Mr Buckley visited NSAI’s Ballybane based Legal Metrology Service (LMS ) office in Ballybrit Business Park, Galway, to promote the organisation’s strategy for 2009-2011, entitled Enabling Enterprise Excellence, which was launched by Minister for Trade and Commerce, John McGuinness. The strategy outlines initiatives that will improve Irish companies’ success in export markets and help them rebound from the current economic downturn.

Among the goals of the new strategy is to promote consumer confidence in trade measurements.

“NSAI’s Legal Metrology Service in Galway checks local taxi meters so you aren’t overcharged; they make sure petrol pumps are checked so you get one litre of petrol when you pay for one litre; they verify weighing scales so you get one kilo of meat when you pay for a kilo of meat. The new strategy will speed up this verification service for traders, through the creation of additional authorised third party bodies. This will release LMS inspectors to focus on other crucial inspection activities,” said Buckley.

As part the strategy, NSAI will work closely with the IDA and Enterprise Ireland in proactively supporting trade development and will be seeking the participation of Galway based companies in international standards working groups in areas such as alternative energies, IT and medical devices. NSAI has also announced a 12 month price freeze on its fees for working with companies seeking to gain these recognised certifications.

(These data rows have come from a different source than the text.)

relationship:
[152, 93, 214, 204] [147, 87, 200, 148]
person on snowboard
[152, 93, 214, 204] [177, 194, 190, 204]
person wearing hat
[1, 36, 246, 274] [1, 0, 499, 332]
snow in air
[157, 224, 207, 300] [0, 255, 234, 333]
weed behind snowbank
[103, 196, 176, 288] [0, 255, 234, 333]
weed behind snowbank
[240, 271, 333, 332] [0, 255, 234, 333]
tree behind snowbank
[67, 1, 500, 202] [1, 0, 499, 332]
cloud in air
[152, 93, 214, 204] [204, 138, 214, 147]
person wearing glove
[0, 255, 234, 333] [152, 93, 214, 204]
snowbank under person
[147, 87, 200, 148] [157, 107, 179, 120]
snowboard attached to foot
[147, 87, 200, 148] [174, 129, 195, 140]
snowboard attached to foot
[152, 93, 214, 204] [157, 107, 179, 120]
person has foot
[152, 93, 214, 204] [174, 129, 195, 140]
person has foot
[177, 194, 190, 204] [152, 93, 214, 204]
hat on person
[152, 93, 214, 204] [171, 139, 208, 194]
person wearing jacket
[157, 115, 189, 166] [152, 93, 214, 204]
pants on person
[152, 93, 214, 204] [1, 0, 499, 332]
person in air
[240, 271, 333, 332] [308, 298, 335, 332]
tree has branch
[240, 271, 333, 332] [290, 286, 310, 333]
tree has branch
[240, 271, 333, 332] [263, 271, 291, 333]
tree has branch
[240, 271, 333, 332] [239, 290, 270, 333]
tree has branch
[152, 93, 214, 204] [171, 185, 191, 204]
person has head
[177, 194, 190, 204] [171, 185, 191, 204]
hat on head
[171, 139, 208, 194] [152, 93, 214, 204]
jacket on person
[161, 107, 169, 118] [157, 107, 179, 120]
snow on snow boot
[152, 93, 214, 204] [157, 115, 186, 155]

Launching the strategy, Minister McGuinness said Ireland is a small economy but has a strong and respected voice in international standardisation which can be harnessed to the benefit of both indigenous companies and divisions of multinationals in Ireland, especially those involved in product development.

“The common recognition of international standards, regardless of language spoken, enables billions of euros of goods and services to flow freely. A core strategic objective is to facilitate access for Irish companies to prestigious international standards working groups, where they will gain access to crucial global industry contacts and vital market knowledge.”

At present, approximately 100 Irish based companies participate and benefit from these groups and NSAI plans to double this number over the next three years.

NSAI will work with the IDA and Enterprise Ireland to identify key innovative firms to participate in these international groups and has already taken a lead role in medical devices working groups, helping to establish Ireland as a global centre of excellence for the medical device industry, which employs more than 25,000 people in Ireland and exports more than €6 billion of medical devices.

“We see the strategy as an integration of our areas of expertise in standards, certification, and measurement with government initiatives and with the urgent need to build competitive advantage for Irish based business. It highlights NSAI’s growing reputation as a centre of excellence, and is a powerful catalyst for companies chasing global success,” said Mr Buckley.